Debt Agreement

Debt agreements are not for everyone. They are a fantastic debt solution for people who are struggling with their current unsecured debts. When we talk about unsecured debts we are referring to credit cards, unpaid invoices for services provided, store cards, personal loans etc.

These debts are not secured by any assets, however their non payment may result in the individual being forced into bankruptcy. A Part 9 Debt Agreement offers an individual struggling with debts an alternative to needing to declare bankruptcy.

 How Debt Agreements Work?

You can use the services of a professional debt agreement administrator to help you complete a statement of assets and debts and submit an agreement proposal to your creditors. This will essentially be used to demonstrate to your creditors that given your income, assets and debts you are unable to afford debt repayments at their current levels. The debt agreement will be seeking a reduction n either the overall amount that your creditors accept in full payment of your obligations, or a reduction in your periodic debt payments or both. If majority of your creditors accept your proposal, all creditors will be required to abide by it.

Criteria for entering into a debt agreement

 Advantages of a Part 9 Debt Agreement

– All unsecured creditors are bound by the agreement and can not continue to pursue you for the balance of your outstanding debts- ie. your obligations will now be lower than before entering the debt agreement.

  •  Interest stops from accruing on your outstanding debts;
  • You only need to make one payment to the debt agreement trustee instead of many;
  • Payments are set in line with your income and other obligations – therefore some of your
    previous financial stresses are removed;
  • You avoid the restrictions of declaring bankruptcy;
  • You come out of a debt agreement completely debt free;

 Disadvantages of a Part 9 Debt Agreement

  •  Your secured debts are not included in your debt agreement. Therefore if you stop paying your car loan or your home loan these assets could still be repossessed and sold. Your debt agreement will not cover secured debts.
  •  Details of your debt agreement are reflected on your credit report and may affect your ability to qualify for finance during as well as after discharge from the debt agreement.
  • Your name and some personal details will be recorded on a national Commonwealth Government data base of insolvencies in Australia. It will remain on this database indefinitely
  • Your petition for a debt agreement may not necessarily be accepted by your creditors. If it is not you may still need to declare bankruptcy

  Debts Agreements – what are they?

If you have unsecured debts (such as credit cards, personal loans, store cards etc.) which you can’t pay, you may need to consider a Debt Agreement.

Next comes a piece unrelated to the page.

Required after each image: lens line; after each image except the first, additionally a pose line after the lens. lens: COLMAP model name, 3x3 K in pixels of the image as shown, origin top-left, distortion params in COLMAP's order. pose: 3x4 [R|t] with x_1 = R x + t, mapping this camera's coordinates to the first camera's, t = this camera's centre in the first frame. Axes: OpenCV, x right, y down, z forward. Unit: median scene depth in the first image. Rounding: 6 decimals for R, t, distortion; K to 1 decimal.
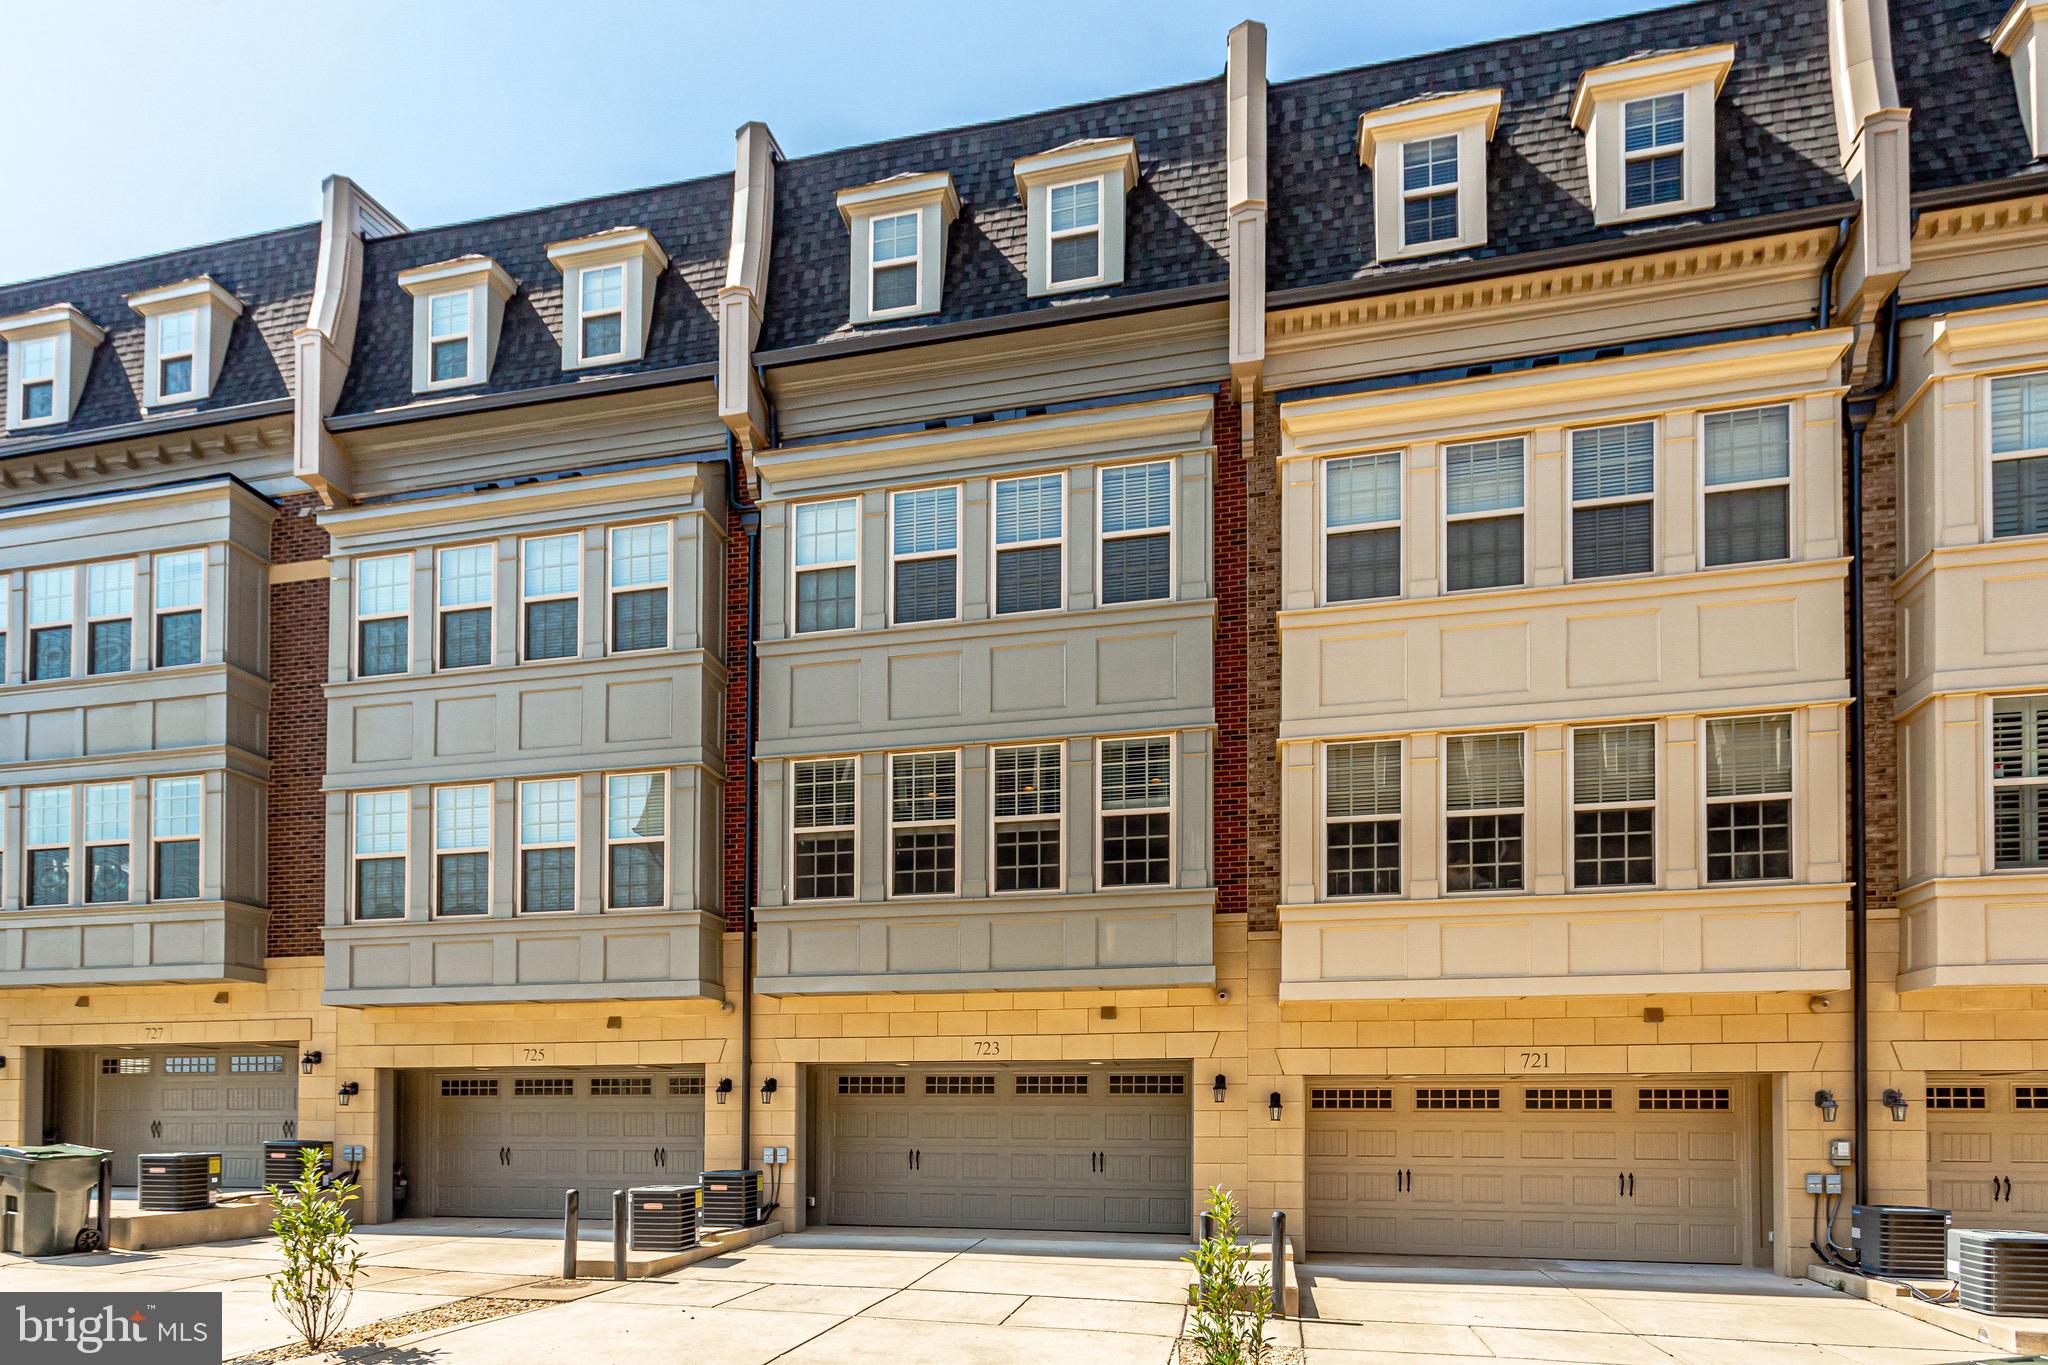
lens RADIAL K [[1486.3, 0, 1024.0], [0, 1486.3, 682.5], [0, 0, 1]] dist [0.002650, 0.006484]
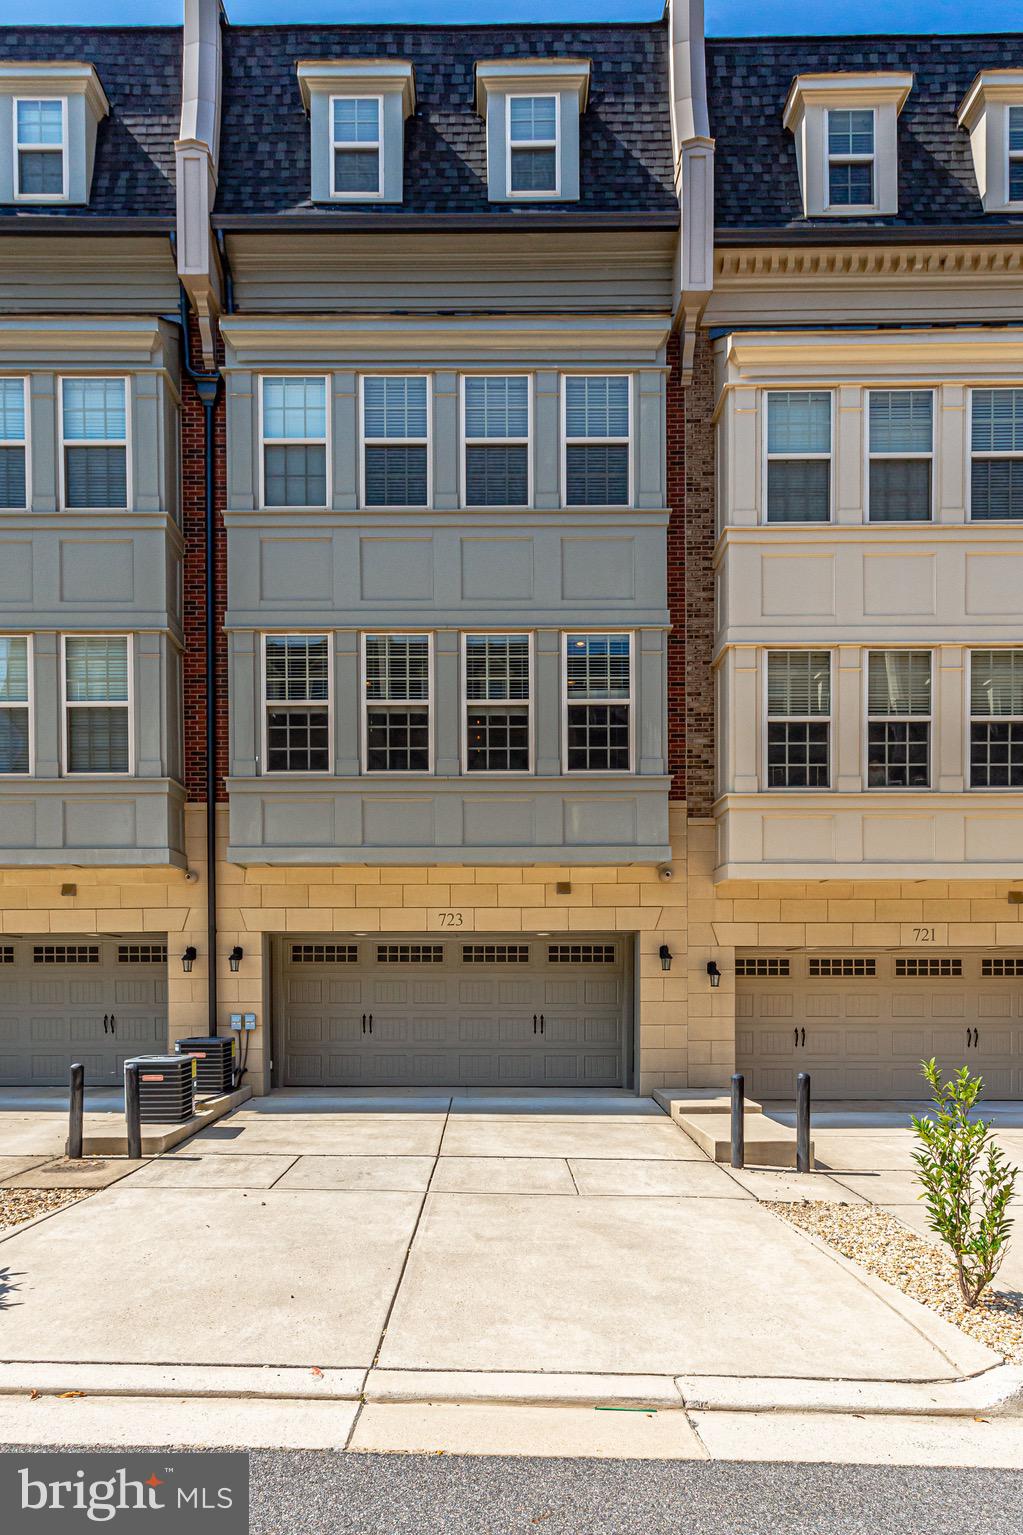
lens RADIAL K [[1146.5, 0, 511.5], [0, 1146.5, 767.5], [0, 0, 1]] dist [0.018347, -0.004758]
pose [[0.971388, 0.041118, 0.233910, -0.164947], [-0.064673, 0.993475, 0.093940, 0.057044], [-0.228521, -0.106380, 0.967709, 0.205696]]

A Debt Agreement is an alternative to Bankruptcy. To qualify for a Debt Agreement in Australia you need to have at least $8,000 in unsecured debts owed to more than one creditor.

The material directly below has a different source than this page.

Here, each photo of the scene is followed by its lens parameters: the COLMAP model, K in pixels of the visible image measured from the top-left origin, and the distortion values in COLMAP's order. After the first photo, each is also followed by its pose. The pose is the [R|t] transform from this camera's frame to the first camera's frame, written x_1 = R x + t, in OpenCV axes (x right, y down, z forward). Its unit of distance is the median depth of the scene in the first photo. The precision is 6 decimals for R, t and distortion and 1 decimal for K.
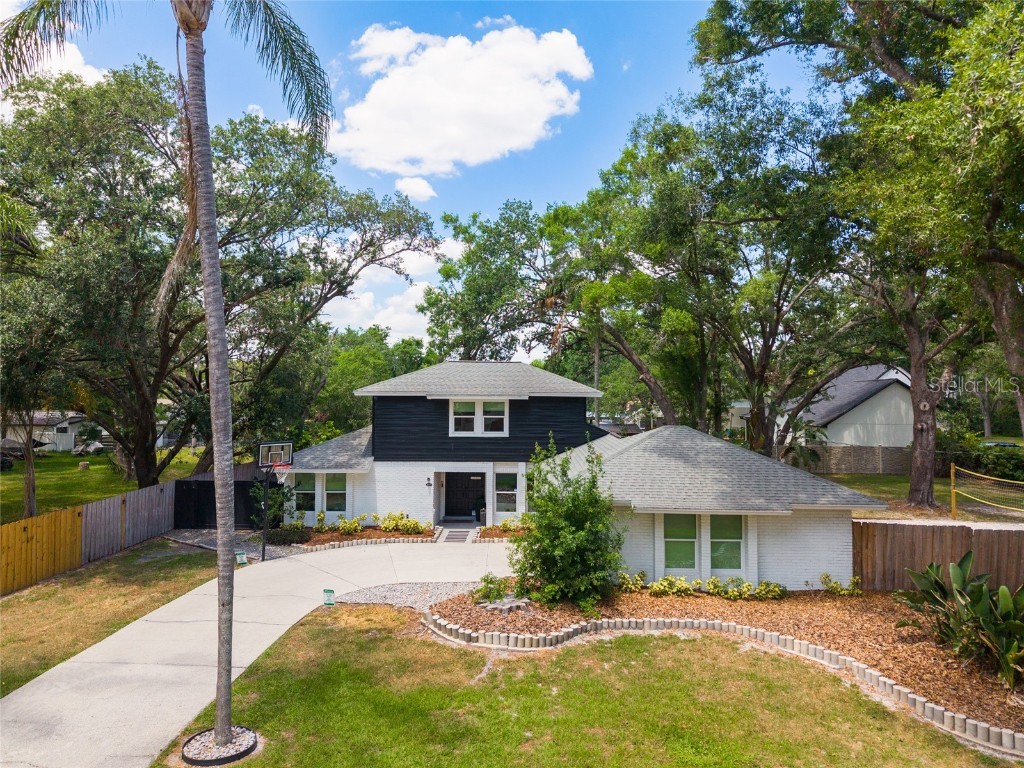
lens RADIAL K [[669.6, 0, 512.0], [0, 669.6, 384.0], [0, 0, 1]] dist [0.022755, -0.000216]
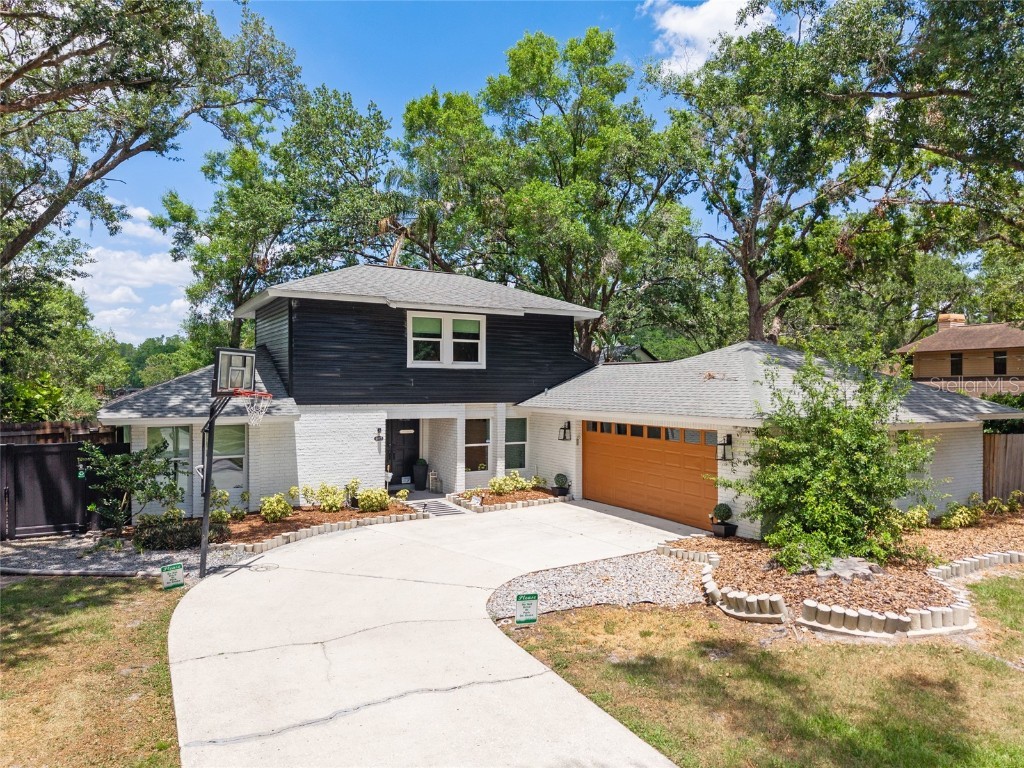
lens RADIAL K [[669.6, 0, 512.0], [0, 669.6, 384.0], [0, 0, 1]] dist [0.022755, -0.000216]
pose [[0.852503, 0.004372, 0.522705, -0.362832], [-0.014497, 0.999778, 0.015281, 0.083456], [-0.522522, -0.020605, 0.852377, 0.356540]]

A Debt Agreement is a legally binding agreement with your creditors where your outstanding debts to your creditors are negotiated down and a reduced repayment amount is implemented in line with what you find affordable.

For a Debt Agreement to be valid it must be approved formally by your creditors. We can assist with putting together a proposal to your creditors setting out reduced payment amounts and outstanding balances. Most creditors understand that if they decline your proposal you may declare bankruptcy and they could lose a lot more than the loss they will incur through the Debt Agreement.

In most cases we recommend a Debt Agreement over a three to five year period.   Once approved by your creditors, a Debt Agreement will protect you against any further legal action by your creditors with respect to the original debt.

With a Debt Agreement, you agree with your creditors what you’ll pay out your debt over the term of your agreement.